▶ **DATA RECORDS**
================
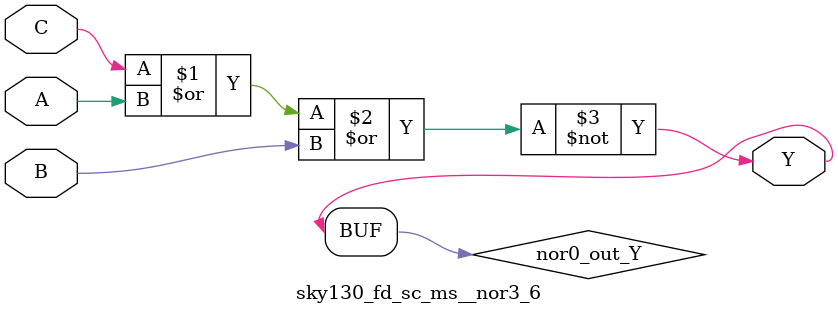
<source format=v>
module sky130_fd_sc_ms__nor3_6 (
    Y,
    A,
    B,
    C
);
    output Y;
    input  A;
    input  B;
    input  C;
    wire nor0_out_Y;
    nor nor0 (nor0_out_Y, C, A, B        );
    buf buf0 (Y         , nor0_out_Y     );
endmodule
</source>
================
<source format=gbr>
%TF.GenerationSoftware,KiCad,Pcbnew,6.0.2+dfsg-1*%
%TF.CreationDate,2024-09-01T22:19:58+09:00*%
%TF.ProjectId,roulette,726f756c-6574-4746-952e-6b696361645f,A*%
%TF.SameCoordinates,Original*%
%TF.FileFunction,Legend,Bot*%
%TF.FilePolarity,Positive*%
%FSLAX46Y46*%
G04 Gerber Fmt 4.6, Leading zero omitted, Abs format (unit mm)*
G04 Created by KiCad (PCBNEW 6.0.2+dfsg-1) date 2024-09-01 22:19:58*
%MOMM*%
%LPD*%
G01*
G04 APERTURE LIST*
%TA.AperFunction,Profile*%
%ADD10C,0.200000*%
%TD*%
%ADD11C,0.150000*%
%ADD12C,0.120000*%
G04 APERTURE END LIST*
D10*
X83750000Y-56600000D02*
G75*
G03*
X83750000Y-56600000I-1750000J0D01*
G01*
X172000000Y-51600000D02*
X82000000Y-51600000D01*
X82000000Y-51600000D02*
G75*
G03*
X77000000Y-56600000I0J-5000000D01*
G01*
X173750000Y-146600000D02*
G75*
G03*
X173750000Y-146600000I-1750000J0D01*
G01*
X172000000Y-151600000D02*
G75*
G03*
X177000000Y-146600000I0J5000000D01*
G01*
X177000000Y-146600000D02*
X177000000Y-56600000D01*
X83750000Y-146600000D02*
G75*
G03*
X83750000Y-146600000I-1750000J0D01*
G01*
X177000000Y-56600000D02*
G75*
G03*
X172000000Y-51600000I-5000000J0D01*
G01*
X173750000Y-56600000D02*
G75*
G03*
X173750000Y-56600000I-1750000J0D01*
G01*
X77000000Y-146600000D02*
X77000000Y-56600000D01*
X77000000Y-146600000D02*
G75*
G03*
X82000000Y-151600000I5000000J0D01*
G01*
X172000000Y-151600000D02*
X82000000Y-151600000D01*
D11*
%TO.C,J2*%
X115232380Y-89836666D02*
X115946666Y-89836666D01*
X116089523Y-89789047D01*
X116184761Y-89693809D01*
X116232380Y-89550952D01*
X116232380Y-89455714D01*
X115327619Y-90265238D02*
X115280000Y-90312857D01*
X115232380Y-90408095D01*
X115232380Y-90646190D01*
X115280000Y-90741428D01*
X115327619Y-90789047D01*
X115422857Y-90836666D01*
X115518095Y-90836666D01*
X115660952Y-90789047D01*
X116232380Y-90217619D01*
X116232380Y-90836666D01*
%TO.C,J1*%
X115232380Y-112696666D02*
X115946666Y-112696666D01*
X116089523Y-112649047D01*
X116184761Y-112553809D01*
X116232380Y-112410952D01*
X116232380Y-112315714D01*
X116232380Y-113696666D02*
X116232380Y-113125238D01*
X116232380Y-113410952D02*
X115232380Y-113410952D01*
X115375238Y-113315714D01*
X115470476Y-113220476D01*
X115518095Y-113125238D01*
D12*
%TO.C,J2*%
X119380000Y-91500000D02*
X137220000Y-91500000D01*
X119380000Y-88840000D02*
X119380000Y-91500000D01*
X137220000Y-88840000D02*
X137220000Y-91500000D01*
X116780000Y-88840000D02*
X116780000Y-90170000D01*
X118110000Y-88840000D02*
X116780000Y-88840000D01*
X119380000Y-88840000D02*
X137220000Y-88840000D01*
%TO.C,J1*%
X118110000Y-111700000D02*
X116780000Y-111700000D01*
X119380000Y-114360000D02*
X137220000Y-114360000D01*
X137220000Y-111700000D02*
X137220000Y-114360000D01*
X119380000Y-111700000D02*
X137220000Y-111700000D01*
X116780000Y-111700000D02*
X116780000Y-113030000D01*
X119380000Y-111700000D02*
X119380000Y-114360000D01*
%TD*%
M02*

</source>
================
▶ **ACTIVITY**
Scan the records for the string "LIST" and report each line where it occurs.

▶ **YOUR SOLUTION**
G04 APERTURE LIST*
G04 APERTURE END LIST*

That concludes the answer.